6.1 Constraints and limitations

Further research is needed to thoroughly assess the limitations and benefits of online learning experiences for elementary students. In our study design, we chose a self-paced course structure, allowing students ample time to complete each question. While this approach provided valuable data, some students spent excessive time on the math lesson, which may have impacted their learning in other subject areas. This survey analysis represents the initial step in a multi-year project to identify motivational and design factors affecting student engagement. Future research will include a log analysis for more precise engagement measures like time on task, course participation rates, assignments, and math accuracy. We plan to conduct a quasi-experimental study comparing students' situational interest, user experience, and engagement in a fully online versus blended learning course. Future studies will adopt a multi-modal approach, combining self-report data, open-ended questions, and clickstream learning analytics for comprehensive reporting. Although our specific study didn't explore treatment conditions between student groups, it is part of a broader research program investigating how relational reasoning and teaching with analogies enhance children’s math outcomes, and promotes higher-order thinking. This ongoing research aims to contribute to the field of learning experience design and its impact on student learning outcomes with educational technologies.

6.2 Conclusion

In summary, this study illuminates the complex interrelationship among user experience, situational interest, mind-wandering, and online engagement within an online math course. It underscores the significance of the theoretical foundations and practical ramifications for design choices in enhancing children's motivation, cognition, and behavior in the context of online education.
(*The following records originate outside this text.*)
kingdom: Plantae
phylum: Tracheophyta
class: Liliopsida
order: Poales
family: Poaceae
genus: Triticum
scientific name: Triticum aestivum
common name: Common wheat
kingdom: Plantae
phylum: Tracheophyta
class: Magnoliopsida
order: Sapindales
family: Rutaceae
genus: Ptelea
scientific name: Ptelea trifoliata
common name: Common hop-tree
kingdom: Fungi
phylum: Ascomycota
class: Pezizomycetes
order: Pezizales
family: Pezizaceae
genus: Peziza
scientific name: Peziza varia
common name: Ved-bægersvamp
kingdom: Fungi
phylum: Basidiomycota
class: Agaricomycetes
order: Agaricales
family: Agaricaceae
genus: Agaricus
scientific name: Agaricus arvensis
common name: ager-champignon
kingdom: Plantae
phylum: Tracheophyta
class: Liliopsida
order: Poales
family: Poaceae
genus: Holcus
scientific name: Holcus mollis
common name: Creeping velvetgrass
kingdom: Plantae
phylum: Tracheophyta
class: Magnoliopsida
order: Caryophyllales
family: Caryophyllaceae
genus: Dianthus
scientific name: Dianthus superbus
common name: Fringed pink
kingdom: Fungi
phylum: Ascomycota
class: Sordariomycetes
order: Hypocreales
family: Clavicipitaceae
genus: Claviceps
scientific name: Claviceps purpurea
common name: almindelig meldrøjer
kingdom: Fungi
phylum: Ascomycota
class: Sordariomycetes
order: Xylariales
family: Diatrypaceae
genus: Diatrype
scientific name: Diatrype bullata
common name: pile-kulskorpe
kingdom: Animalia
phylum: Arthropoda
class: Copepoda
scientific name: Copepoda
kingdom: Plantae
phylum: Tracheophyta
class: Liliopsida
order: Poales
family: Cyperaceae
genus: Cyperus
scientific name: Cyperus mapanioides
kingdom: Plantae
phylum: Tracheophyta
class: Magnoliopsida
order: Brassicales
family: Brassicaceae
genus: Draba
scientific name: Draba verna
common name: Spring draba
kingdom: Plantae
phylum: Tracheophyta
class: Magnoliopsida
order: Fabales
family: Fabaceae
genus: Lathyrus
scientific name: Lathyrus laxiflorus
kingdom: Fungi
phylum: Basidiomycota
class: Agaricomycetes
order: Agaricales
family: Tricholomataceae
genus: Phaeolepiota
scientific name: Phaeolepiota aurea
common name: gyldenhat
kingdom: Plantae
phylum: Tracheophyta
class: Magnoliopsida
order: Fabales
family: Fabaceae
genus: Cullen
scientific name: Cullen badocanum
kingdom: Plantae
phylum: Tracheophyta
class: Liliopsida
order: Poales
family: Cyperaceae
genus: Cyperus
Given the differentiation between emergency remote online learning and the firmly established foundations characterizing evidence-based pedagogical online courses, this study presents an unique prospect for scholarly investigation. It specifically offers an exceptional avenue to engage in rigorous research endeavors, with a primary focus on elucidating strategies through which instructors can thoughtfully enhance their facilitation of support for students' learning experiences within the realm of online learning modalities. Results revealed that students' engagement is influenced by their user experience on the learning platform, as well as situational interests and mind-wandering. These findings highlight the importance of considering Learning Experience Design (LXD) principles to positively impact students' mind-wandering and engagement while learning online. Additionally, this research contributes to clarifying learning theories with educational technologies and provides specific design factors that explain how increases in students' user experience and situational interest can lead to reduced mind-wandering and improved online engagement. Moreover, it enhances our understanding of the mechanistic relationships inherent in students' learning experiences during emergency remote distance learning. This lays the groundwork for future inquiries that seek to incorporate Learning Experience Design (LXD) principles into the educational landscape now that students have returned to synchronous classrooms, but this also informs preparations in the event of such future disruptions. As the educational paradigm continues to evolve, this study provides valuable perspectives on LXD as a viable pedagogical framework, offering design elements that can be readily employed across diverse learning modes to promptly bolster elementary mathematics education.